We’ve heard from a number of irate Mavic Pro buyers who confirm that not only have their drones not been shipped yet, they can’t get updated information from DJI on when to expect them.
DJI resellers are having a hard time getting units too. Gizmodo obtained an email sent to a DJI distributor from a member of the global sales and marketing team at DJI.
The email reads in part:
The truth is, that is only a very small quantity of it released to comfort the market. (Please make this confidential, just for you dealers.)
Please try your best to convince your customers to stick with you, don’t cancel their preorders. IF they head to DJI official store for it now, they will have to wait much much longer to get it because there are hundreds of thousands of preorders in line on DJI official store now and they will have to take care of it for the whole globe.
Sorry for the inconvenience and I will try my best to ship out orders as soon as possible starting from Oct. 25th.
In other words, a DJI representative is telling vendors that DJI only started shipping some units to “comfort the market”, which is a fancy way of saying the shipments were a way to assuage customer concerns about delays and poor communication. It’s always possible a DJI rep is telling one vendor one thing, just so she can get more product to someone else. Still, it looks bad when even vendors are getting the runaround and can’t get specific information about shipping dates.
DJI declined to confirm the veracity of the email, or to comment on its contents, but it did confirm that the marketing representative was an employee of the company.
Hundreds of DJI customers are using this shared Google Spreadsheet to track orders and shipment status. Of the 525 customers who had placed orders at the time of publication, only 25 had actually received their units. One rumour on a Mavic Pro forum suggested that 50 units had shipped to customers, but a DJI spokesperson told Gizmodo that figure was completely untrue.

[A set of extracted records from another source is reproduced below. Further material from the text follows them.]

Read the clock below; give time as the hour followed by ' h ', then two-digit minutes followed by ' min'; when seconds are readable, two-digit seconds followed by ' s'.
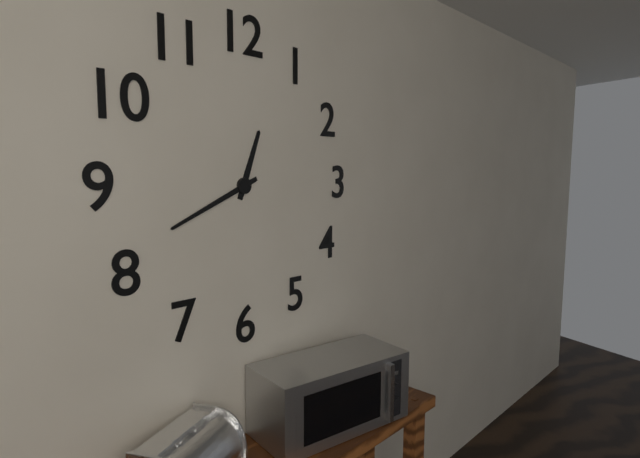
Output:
12 h 41 min
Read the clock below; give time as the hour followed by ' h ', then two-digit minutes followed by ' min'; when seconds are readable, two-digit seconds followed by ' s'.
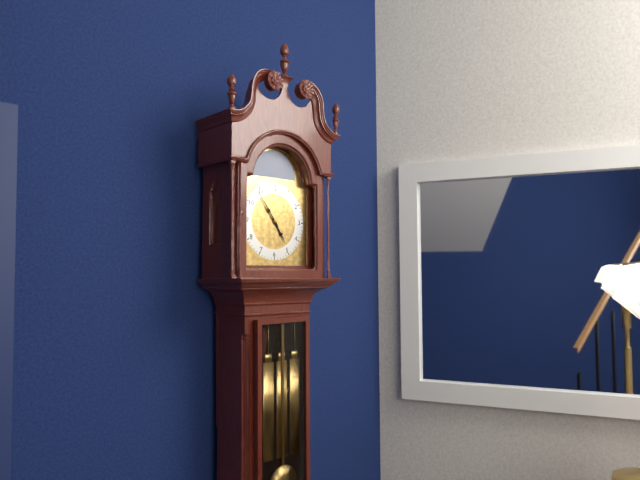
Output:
4 h 54 min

“We haven’t released shipping data in the past and we aren’t going to start now,” the spokesman told me, “but I can guarantee you far more than 50 units have shipped.” DJI did confirm that full production of the Mavic Pro has not started but said the company was doing everything it could to get production ramped up as quickly as possible.

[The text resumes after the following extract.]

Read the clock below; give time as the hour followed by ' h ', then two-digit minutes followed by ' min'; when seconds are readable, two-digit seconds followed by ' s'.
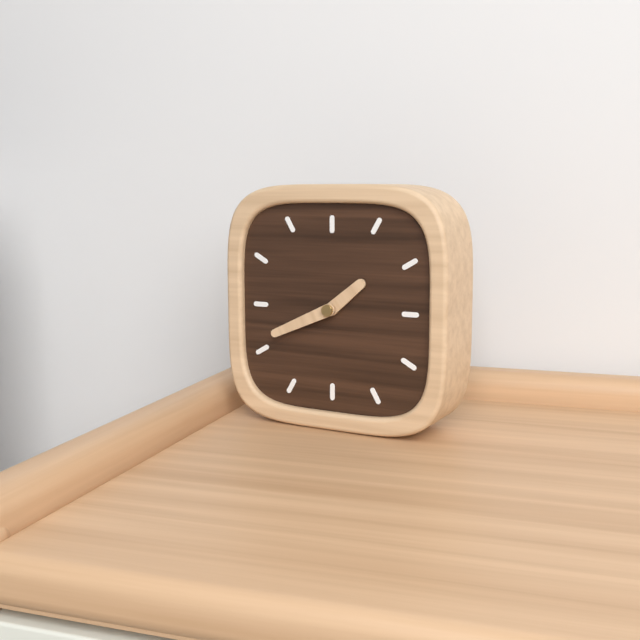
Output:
1 h 41 min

Meanwhile, stores that are supposed to be carrying the Mavic Pro are pushing back availability dates too. The Mavic Pro was supposed to hit Apple retail stores on November 2. But if you try to place an order now, shipment dates have moved six to seven weeks with in-store pickup not projected until December 20.

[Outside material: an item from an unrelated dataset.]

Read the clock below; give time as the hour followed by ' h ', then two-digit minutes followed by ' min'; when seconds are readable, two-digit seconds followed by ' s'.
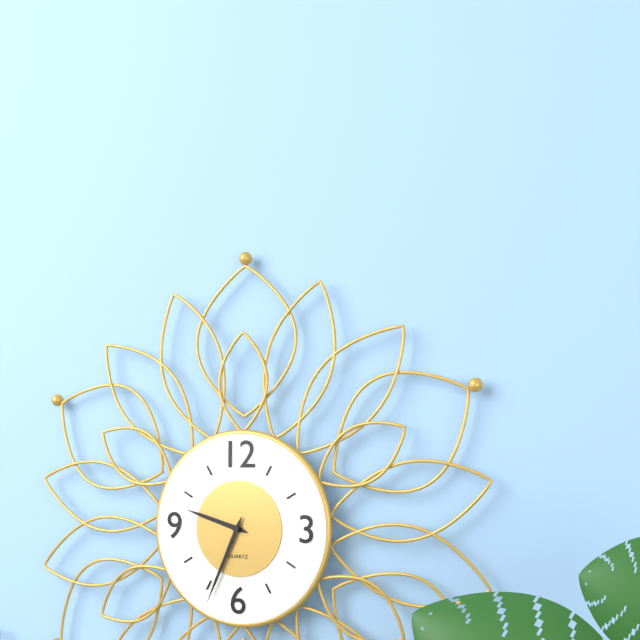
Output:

I’ve spoken to a number of Mavic customers and all have repeated to me that the worst part of this entire ordeal is having no information on when they will get their unit. They could deal with a delay if they just had an honest assessment of when their drones would arrive. To add insult to injury, preorders that took place through DJI were charged as soon as the orders were received. That means DJI has received tens of millions of dollars from customers who still don’t know when their product is going to ship.
Fed-up customers report that cancelling orders is a nightmare too. Not only do you have to do it through DJI’s web chat (which often has long wait times), there is a charge for currency exchange rates because DJI is based in China (anyone who ordered from the United States faces a $US50 [$66] charge).
Right now it’s clear that DJI isn’t going to get Mavic Pro drones out to customers as quickly as it had planned. Unfortunately, it seems the company is unwilling to be upfront with customers about their screwup.